Admittedly, Chavez is a jerk but I haven't noticed Obama getting in line to give ol' Hugo foot massages. And they don't seem to be on the same page when it comes to this international socialism takeover thing. The Columbia thing I admit to not knowing a damn thing about, though since Dennis is including it in his Al Cheit list for Obama I'm going to assume he's somehow blowing it out of proportion.
Last, when it comes to Putin, again, Obama may not be great, but really, how can conservatives even pretend to have a leg to stand on with this when Bush spent years dying to get BFF bracelets with the guy?
Last bit:
9. "His diplomacy is founded in the concept that those who are to lead the world must do so on the basis of values and attitudes that are shared by the majority of the world's population."
Meaning: With Barack Obama, we in Europe finally have an opportunity to end American exceptionalism.
The Oslo committee's view is, tragically, true.
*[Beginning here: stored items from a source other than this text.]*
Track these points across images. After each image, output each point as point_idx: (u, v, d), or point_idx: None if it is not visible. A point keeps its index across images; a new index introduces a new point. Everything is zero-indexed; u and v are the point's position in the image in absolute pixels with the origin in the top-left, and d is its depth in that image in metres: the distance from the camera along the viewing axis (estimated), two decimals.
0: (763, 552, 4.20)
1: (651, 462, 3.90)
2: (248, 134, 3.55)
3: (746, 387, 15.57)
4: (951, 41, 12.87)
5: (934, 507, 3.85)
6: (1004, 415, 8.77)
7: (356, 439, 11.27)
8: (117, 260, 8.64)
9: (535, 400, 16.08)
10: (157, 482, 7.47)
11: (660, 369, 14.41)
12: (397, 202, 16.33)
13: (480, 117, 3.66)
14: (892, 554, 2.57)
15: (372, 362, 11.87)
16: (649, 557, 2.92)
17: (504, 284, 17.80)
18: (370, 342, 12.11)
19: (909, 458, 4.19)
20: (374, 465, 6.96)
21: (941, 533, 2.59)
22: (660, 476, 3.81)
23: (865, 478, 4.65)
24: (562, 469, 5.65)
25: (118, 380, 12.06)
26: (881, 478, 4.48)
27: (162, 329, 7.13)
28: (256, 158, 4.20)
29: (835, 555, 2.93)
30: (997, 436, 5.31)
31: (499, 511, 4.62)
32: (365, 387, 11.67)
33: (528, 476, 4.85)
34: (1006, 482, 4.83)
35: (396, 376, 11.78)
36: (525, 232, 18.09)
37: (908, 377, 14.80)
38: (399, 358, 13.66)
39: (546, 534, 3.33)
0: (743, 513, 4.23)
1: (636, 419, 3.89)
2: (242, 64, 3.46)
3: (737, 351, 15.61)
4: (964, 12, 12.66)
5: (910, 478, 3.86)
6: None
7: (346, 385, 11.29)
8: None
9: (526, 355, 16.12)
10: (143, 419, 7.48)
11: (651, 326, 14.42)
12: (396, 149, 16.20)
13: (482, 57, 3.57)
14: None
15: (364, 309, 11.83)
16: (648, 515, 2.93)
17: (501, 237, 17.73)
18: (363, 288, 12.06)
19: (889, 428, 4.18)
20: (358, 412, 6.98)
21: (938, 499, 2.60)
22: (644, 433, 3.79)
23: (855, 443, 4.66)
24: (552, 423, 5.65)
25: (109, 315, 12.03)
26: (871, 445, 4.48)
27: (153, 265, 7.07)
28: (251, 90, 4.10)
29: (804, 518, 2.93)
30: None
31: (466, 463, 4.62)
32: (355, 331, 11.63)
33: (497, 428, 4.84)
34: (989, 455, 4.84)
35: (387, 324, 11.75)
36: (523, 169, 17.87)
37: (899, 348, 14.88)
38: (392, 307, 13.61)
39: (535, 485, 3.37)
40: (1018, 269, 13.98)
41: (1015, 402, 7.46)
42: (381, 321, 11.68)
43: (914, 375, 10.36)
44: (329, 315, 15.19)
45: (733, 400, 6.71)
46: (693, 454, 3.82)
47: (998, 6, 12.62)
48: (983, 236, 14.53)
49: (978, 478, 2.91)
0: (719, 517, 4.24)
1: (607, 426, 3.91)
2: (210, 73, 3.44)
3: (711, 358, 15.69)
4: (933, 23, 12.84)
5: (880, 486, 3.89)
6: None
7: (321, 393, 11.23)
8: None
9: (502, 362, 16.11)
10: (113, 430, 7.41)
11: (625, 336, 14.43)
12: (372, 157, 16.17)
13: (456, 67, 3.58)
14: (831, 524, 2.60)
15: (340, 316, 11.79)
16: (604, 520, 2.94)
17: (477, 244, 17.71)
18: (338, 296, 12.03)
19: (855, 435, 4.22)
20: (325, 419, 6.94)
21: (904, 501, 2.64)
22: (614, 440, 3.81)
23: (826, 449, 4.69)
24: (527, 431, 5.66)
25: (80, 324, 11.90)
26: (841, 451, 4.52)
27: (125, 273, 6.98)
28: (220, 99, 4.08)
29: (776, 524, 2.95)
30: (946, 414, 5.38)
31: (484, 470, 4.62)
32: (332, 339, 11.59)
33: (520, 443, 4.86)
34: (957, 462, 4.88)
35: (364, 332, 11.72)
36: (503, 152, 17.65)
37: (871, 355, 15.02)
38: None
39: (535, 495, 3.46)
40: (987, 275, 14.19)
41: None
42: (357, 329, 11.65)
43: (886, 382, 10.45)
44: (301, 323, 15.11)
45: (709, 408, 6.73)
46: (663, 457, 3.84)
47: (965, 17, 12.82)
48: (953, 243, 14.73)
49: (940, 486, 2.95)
Thanks to Barack Obama, America is for the first time is aligning its values with those of "the majority of the world's population." If you think the world's population has had better values than America, that it has made societies that are more open, free and tolerant than American society, and that it has fought for others' liberty more than America has, you should be delighted.
Take that, the world!
Hey Dennis, what if you think the construct that "America's values" and "the world's values" are necessarily polar opposites is moronic? America is PART of the world, bozo. It's logical that there should be some issues we can come to a global consensus on (child hunger: bad), and others where national, cultural, or social priorities affect what side people support (ex: some people in Africa don't mind the moral issues of conflict diamonds because they help them make money. Some people in America don't mind the moral issues of supporting Saudi Arabia because they help THEM make money). By continuing to hold onto his dopey exceptionalism argument, Dennis require America to stand alone in opposition to everyone else, which is particularly silly when America's history clearly demonstrates plenty of occasions where we have hardly been pillars of moral excellence when compared to our global peers. Before the American Revolution, Scandinavians had already had democratic institutions for 1,000 years. England ended slavery over thirty years before America. It passed --and enforced-- child labor laws almost 100 years before us. As far as I can find, France never had a signle anti-miscegenation law on its books. Mexico gave its Indians full citizenship and rights in 1821, again, almost 100 years before us. Exactly how many examples do you need?
Get over it, Dennis. We are not a god-blessed snowflake. We are a real country with real needs, problems, and challenges, one of which has been how to balance our own interests (however broadly or narrowly defined) with our values. The fact that you'd like to believe we're a light unto the nations doesn't make it so, just like the fact that you'd like to paint every other country as either evil or complicit with evil doesn't make that reality, either.